Friday, February 20, 2009

Abel Maldonado

California has finally approved a budget that will (hopefully) carry the state through the next 17 months. The process was a case study in the extreme partisanship that has polarized (and paralyzed) the California legislature for years. Although there are a number of factors that are responsible for creating this polarization, it is clear that the system, however it came about, is broken.

Some blame direct democracy, specifically the initiative process, which allows us (the people) to make law, institute spending requirements and revenue restrictions with little or no consideration to other budgetary realities. Three strikes, Prop 13 and First 5 are just a few examples of cleverly campaigned initiatives by well-organized groups that appealed to “the people.” One of the initiatives that was designed to remove lawmakers who have taken up permanent residence at the Capitol was term-limits. A good argument can be made that what appeared to be the panacea to the career politician in California only created a deeper rift between the parties.

Is there no hope? Is California at the mercy of the extremist, the ideologues of the two parties? Soon, maybe not. Along with this budget comes a state constitutional amendment proposal. Abel Maldonado, a moderate Republican senator from California’s 15th District representing San Louis Obispo County and parts of Santa Cruz, Monterey, Santa Barbara and Santa Clara County, has won a concession from the Democrats that neither party really wants. It will put an amendment on the ballot that will create open primaries. In the process, he has managed to enrage his Republican cohorts and possibly committed political suicide by voting to approve the state budget.

Currently, the closed primary plays to the advantage of the extremists. To win the party nomination of either party, the candidates must appeal only to members of his or her own party. The pool of available voters runs from the middle to the extreme left or right, depending on party. In this system, a moderate doesn’t stand a chance against an ideologue. In an open primary, the candidates must appeal to the all voters, the top two candidates will advance to the general election, regardless of party. Since most voters reside somewhere other than the two extremes, the chances of electing moderate representation is greatly enhanced.

With more moderate (read reasonable) representation, perhaps the legislature can begin to function again. The initiative will likely face stiff opposition from both parties, but I sincerely hope that the people will see through the partisan bickering and act in the best interest of the state, not some extreme ideology. Maldonado might have signed his political death warrant – if the initiative does not apply to state-wide offices (such as governor), he likely would not be able to attract the partisan support necessary to win a state-wide primary. And he is termed-out of the senate in 2012.

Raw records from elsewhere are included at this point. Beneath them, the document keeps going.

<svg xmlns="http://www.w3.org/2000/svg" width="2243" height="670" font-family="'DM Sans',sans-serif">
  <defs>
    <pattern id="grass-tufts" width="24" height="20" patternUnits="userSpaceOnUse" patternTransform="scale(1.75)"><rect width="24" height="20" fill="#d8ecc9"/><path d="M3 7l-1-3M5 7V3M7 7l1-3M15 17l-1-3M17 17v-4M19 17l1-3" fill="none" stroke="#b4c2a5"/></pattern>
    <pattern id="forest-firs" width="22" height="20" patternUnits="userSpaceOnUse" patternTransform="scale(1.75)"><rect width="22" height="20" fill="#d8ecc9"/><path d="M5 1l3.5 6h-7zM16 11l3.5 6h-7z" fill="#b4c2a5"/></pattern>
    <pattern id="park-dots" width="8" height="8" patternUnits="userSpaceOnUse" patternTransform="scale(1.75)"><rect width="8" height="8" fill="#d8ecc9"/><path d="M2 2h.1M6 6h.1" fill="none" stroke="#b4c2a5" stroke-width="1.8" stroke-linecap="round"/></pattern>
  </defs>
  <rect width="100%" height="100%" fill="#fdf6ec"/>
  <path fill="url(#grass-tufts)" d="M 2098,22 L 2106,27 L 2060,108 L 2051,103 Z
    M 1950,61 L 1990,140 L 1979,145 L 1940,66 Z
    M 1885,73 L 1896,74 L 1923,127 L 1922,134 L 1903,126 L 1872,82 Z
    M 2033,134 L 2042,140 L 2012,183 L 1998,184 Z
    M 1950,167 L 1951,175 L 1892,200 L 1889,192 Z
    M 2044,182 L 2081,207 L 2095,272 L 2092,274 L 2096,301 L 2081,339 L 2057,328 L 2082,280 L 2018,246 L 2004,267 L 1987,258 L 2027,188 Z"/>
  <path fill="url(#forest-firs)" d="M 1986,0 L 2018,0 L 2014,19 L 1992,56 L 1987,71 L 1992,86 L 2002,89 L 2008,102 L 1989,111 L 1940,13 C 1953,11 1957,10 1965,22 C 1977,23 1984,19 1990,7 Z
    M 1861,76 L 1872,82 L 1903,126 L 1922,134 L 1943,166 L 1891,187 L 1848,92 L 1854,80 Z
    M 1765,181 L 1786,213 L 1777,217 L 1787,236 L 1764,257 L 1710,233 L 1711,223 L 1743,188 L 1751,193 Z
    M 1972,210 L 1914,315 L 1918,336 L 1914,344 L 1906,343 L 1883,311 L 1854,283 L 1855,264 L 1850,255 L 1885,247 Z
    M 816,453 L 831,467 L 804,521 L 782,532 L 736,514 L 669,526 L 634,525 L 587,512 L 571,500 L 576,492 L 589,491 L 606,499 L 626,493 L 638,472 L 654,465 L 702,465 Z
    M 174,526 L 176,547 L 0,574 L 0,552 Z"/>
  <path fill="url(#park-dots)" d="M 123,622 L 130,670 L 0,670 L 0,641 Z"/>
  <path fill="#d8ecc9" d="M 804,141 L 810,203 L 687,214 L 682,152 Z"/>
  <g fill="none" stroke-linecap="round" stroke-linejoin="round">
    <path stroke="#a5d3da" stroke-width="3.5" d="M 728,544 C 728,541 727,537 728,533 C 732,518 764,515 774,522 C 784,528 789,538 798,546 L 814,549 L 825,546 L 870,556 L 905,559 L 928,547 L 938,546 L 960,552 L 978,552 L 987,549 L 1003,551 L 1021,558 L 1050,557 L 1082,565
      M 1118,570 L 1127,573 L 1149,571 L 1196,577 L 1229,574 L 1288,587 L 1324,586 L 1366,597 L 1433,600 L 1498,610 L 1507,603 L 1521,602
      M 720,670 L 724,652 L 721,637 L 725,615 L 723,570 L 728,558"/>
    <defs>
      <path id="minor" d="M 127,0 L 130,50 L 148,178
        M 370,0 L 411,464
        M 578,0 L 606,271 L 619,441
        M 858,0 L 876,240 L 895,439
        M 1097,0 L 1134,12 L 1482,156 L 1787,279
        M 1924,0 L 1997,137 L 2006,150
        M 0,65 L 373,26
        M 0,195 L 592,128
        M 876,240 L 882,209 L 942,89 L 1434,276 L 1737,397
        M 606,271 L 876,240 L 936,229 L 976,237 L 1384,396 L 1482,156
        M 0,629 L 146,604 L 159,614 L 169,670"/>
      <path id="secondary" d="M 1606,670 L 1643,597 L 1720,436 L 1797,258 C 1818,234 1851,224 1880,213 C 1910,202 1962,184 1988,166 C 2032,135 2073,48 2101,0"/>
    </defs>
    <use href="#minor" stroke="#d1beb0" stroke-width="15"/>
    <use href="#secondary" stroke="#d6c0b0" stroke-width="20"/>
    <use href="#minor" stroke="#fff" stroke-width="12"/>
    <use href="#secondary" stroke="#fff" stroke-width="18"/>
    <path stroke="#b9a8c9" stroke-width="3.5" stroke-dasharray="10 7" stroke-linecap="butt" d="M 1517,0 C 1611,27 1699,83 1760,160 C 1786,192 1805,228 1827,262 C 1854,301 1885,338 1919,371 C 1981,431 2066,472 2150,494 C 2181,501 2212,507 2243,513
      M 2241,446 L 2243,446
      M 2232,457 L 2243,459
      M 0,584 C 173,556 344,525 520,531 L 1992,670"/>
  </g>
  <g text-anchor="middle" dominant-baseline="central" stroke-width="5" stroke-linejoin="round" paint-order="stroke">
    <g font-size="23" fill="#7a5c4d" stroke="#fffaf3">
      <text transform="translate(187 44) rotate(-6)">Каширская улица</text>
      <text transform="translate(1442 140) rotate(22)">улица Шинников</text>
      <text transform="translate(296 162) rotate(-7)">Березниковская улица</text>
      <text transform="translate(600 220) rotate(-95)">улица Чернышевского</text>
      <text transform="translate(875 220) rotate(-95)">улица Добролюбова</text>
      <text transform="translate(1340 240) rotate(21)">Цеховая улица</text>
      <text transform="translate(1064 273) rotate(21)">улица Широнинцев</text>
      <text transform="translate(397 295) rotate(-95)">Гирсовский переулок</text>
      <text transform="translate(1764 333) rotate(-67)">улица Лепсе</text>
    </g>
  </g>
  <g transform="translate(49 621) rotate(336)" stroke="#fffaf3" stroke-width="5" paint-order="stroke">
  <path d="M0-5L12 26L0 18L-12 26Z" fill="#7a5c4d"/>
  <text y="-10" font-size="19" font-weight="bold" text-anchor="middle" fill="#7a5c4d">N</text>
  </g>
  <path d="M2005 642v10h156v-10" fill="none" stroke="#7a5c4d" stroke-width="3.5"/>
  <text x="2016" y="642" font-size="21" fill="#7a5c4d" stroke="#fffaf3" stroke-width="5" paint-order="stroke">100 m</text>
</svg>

But if successful, his legacy could possibly immortalize him as the man who saved California - from itself.

4 comments:

Lacey said...

I'm quite glad Maldonado broke the political lines that has been such a ridiculous roadblock in solving this crisis.

I don't know if open primaries are the best strategy toward helping moderate candidates, but hey... here's hoping.

Mike Althouse said...

Lacey,

The primary system, as it stands, is one of the causes of polarization, but it's not the only one. This initiative that Maldonado negotiated is probably futile as the political machines of the two parties will likely squash it, but it's a step toward reform that actually addresses the core issue.